→ BRIEF A
In the article on recruiting nurses for aged care, rewrite the passage starting with "Australia must proactively" and going on through "around the world.", replacing "overseas" with "abroad" each time it appears.
→ BRIEF B
According to the article on recruiting nurses for aged care, how many extra nurses does Health Department modelling say are needed to require a registered nurse on-site for 16 hours a day?
→ BRIEF C
Continue the article on recruiting nurses for aged care, picking up after its final sentence.

→ TEXT PROVIDED
════════
Australia must proactively recruit nurses from overseas to deliver federal election commitments to minimum aged care staffing levels, the peak training body says.
“We should have no shame in wanting qualified people from other countries that bring a wealth of experience,” Australian College of Nursing chief executive adjunct professor Kylie Ward toldThe Sydney Morning HeraldandThe Age.
The College of Nursing says Australia must recruit nurses from overseas to fill gaps in aged care.CREDIT:MARIO BORG
The college is offering to spearhead an overseas recruitment drive and calling for federal funding for the project, which would enable Australia to compete with countries such as Canada for nurses from around the world.
Health Department modelling shows an extra 14,000 nurses are needed just to deliver the federal government’s commitment to require aged care homes to have a registered nurse on-site for 16 hours a day by October 2023. About 2500 more would be needed to meet Labor’s promise to mandate 24/7 registered nurses from July 2023.
════════
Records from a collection
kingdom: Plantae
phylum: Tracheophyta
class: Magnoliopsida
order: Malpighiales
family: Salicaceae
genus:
════════
→ EXPECTED OUTPUT A
Australia must proactively recruit nurses from abroad to deliver federal election commitments to minimum aged care staffing levels, the peak training body says.
“We should have no shame in wanting qualified people from other countries that bring a wealth of experience,” Australian College of Nursing chief executive adjunct professor Kylie Ward toldThe Sydney Morning HeraldandThe Age.
The College of Nursing says Australia must recruit nurses from abroad to fill gaps in aged care.CREDIT:MARIO BORG
The college is offering to spearhead an abroad recruitment drive and calling for federal funding for the project, which would enable Australia to compete with countries such as Canada for nurses from around the world.

→ EXPECTED OUTPUT B
An extra 14,000 nurses.

→ EXPECTED OUTPUT C
Labor leader Anthony Albanese has conceded that a government he led would have to recruit overseas health workers as a “stopgap measure”, after opposition aged care spokeswoman Clare O’Neil denied thousands of nurses would need to be imported.
Health Minister Greg Hunt seized on Albanese’s admission on Tuesday, saying the opposition had “backflipped” and was “incompetent in their planning and policy design”.
The issue is politically sensitive for Albanese, with unions opposed to any move that could be seen as preferencing overseas workers as theypush for higher pay in the sector.
Ward, who supports the Fair Work Commission wage case, said the aged care workforce was in crisis and there was “no quick fix”, but that Australia must recruit from overseas to address the short-term need while transforming aged care nursing into a respected profession.
“We don’t have enough nurses currently in Australia because we haven’t been recruiting to the sector as we should,” she said.
“If you have a nursing qualification you should be able to choose where you want to work and, if Australia is a destination that’s attractive, then please come.”
Ward said Australian nurses were being recruited to work overseas and that countries such as Canada were snapping up registered nurses from around the world.
Aged and Community Services Australia chief executive Paul Sadler, representing not-for-profit providers, agreed that migration would be necessary to “plug the gaps in the short term” and that it would not be easy to meet Labor’s deadline.
The Australian Nursing and Midwifery Federation has warned any migration program must be “conducted ethically”, raising concerns that it could rob other countries’ health systems of nurses.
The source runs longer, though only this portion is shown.